Текст книги "Лес шуметь не перестал..."
Автор книги: Кузьма Абрамов
сообщить о нарушении
Текущая страница: 7 (всего у книги 25 страниц)
Глава седьмая
В сторону посмотрит
эрзянский парень – ветра нет,
Вверх посмотрит
эрзянский молодец – туч нет…
(Из эрзянской песни)
1
После приезда Григорий Канаев редко отлучался из дому. Удерживала дела по хозяйству. Вот уже неделя проходит, а он все никак не соберется сходить в Явлей, встать на партийный учет. Правда, он раза два был в сельском Совете, предлагал Чиндянову свою помощь, но тот дал понять, что ни в чьих услугах пока не нуждается. «Вот осенью, когда будем взимать продналог, – говорил он, прощаясь с Канаевым, – тогда милости просим помочь Совету. И Стропилкина позовем, потому что многие будут отнекиваться и прикидываться неимущими».
Канаев понял, что председатель свое назначение видит единственно во взыскании продналога, и решил больше не надоедать ему. Он приводил в порядок свои домашние дела и понемногу присматривался к сельской жизни. Четыре года гражданской войны и последние перемены в политике несколько изменили обстановку в селе.
По вечерам у него часто собиралась найманская беднота.

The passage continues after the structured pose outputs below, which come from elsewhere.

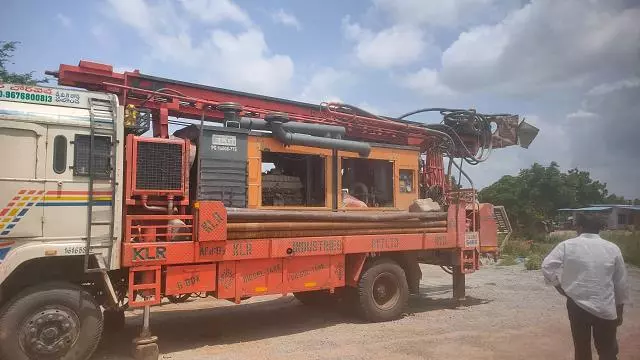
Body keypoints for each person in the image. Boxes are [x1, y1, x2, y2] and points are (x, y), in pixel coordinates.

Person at [542, 213, 630, 360]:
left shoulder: (566, 245)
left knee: (581, 348)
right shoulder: (612, 248)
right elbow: (620, 282)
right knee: (607, 350)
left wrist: (559, 287)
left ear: (579, 227)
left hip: (577, 305)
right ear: (599, 228)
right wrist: (619, 310)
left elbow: (547, 266)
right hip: (605, 306)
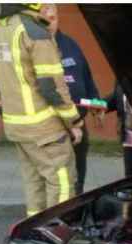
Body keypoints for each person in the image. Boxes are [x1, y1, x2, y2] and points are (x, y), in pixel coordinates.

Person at [0, 3, 83, 217]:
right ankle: (55, 229)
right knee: (61, 182)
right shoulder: (35, 32)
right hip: (44, 129)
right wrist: (74, 122)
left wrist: (4, 97)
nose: (48, 10)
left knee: (34, 182)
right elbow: (52, 87)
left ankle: (33, 228)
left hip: (16, 126)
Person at [41, 4, 98, 196]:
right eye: (44, 19)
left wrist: (96, 103)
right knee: (59, 180)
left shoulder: (70, 44)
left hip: (78, 122)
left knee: (78, 177)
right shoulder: (35, 46)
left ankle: (77, 204)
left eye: (53, 18)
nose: (49, 23)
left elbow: (86, 77)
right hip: (52, 126)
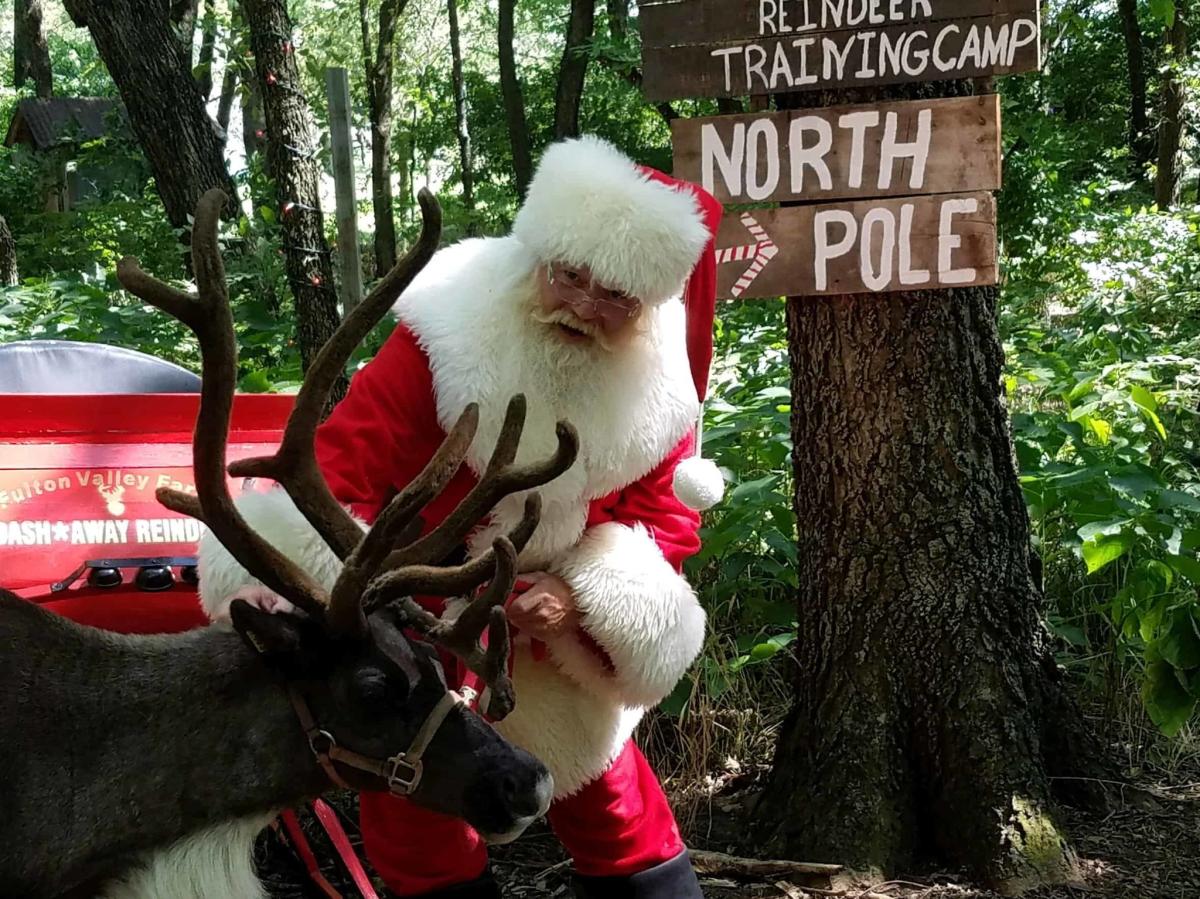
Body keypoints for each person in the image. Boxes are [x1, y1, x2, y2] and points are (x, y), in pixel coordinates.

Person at [200, 134, 726, 898]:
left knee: (615, 804)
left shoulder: (660, 385)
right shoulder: (449, 333)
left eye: (615, 297)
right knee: (418, 808)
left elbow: (662, 514)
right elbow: (343, 464)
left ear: (648, 303)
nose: (584, 307)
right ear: (541, 251)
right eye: (570, 277)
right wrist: (289, 580)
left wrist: (578, 598)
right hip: (419, 614)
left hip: (552, 636)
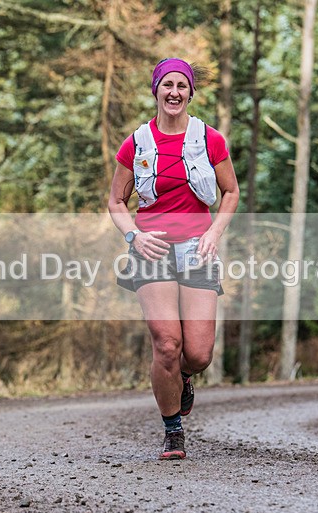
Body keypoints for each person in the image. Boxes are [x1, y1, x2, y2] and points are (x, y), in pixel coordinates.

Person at [107, 58, 240, 459]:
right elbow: (116, 201)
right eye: (167, 85)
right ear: (156, 90)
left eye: (182, 85)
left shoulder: (209, 139)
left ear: (190, 93)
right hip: (152, 250)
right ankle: (173, 429)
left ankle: (182, 378)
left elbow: (230, 192)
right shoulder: (136, 143)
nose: (175, 92)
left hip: (198, 247)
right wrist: (133, 235)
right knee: (167, 343)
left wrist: (215, 233)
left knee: (197, 353)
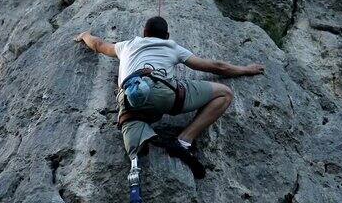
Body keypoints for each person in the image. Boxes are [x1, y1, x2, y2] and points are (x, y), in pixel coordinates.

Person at [75, 16, 264, 178]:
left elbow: (98, 45)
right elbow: (216, 66)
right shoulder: (171, 46)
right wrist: (246, 69)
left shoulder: (126, 45)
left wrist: (85, 35)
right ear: (167, 36)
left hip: (130, 99)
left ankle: (142, 136)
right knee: (224, 93)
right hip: (164, 94)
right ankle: (183, 140)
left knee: (133, 139)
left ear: (144, 32)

Посетителями этих неофициальных собраний всегда бывали Василий Дракин – лесной сторож и заядлый охотник, Надежкин Семен, мужик лет тридцати. Они и раньше дружили с Григорием, а теперь еще больше привязались к нему, чувствуя в нем своего человека. Дракин был неразлучен со своей собакой, заходил с ней в избу, она послушно ложилась у его ног. Случалось врываться в избу и Петькиному Волкодаву. Тогда собаки сплетались в клубок, с яростным рычанием катались по полу, пока их не разнимали и одну из них не выкидывали за дверь. Пахом приходил каждый вечер. Редко он вмешивался в общие разговоры. Садился ближе к дверям и беспрестанно курил цигарку за цигаркой, немного приоткрыв дверь, чтобы дым уходил в сени. Бывал здесь и Сергей Андреевич. Он не относился к бедноте и считался крестьянином среднего достатка, но все здесь его принимали за своего и уважали как примерного хозяина. В избу он входил степенно, снимал картуз, крестился на маленький образок, висевший в переднем углу, и бросал неизменную фразу, относящуюся одинаково ко всем: «Здравия желаю». Приходили сюда и другие мужики потолковать о гвоздях, о ситце и о своем деревенском житье-бытье. Разговоры всегда начинались с шуток Лабыря. Он клал перед собой на стол табак, спички и, попыхивая самодельной, большой, как солонка, трубкой, начинал какой-нибудь рассказ из своих многочисленных похождений по самарским и донским степям. Потом разговор переходил на деловые темы, и тогда центром внимания становился Григорий.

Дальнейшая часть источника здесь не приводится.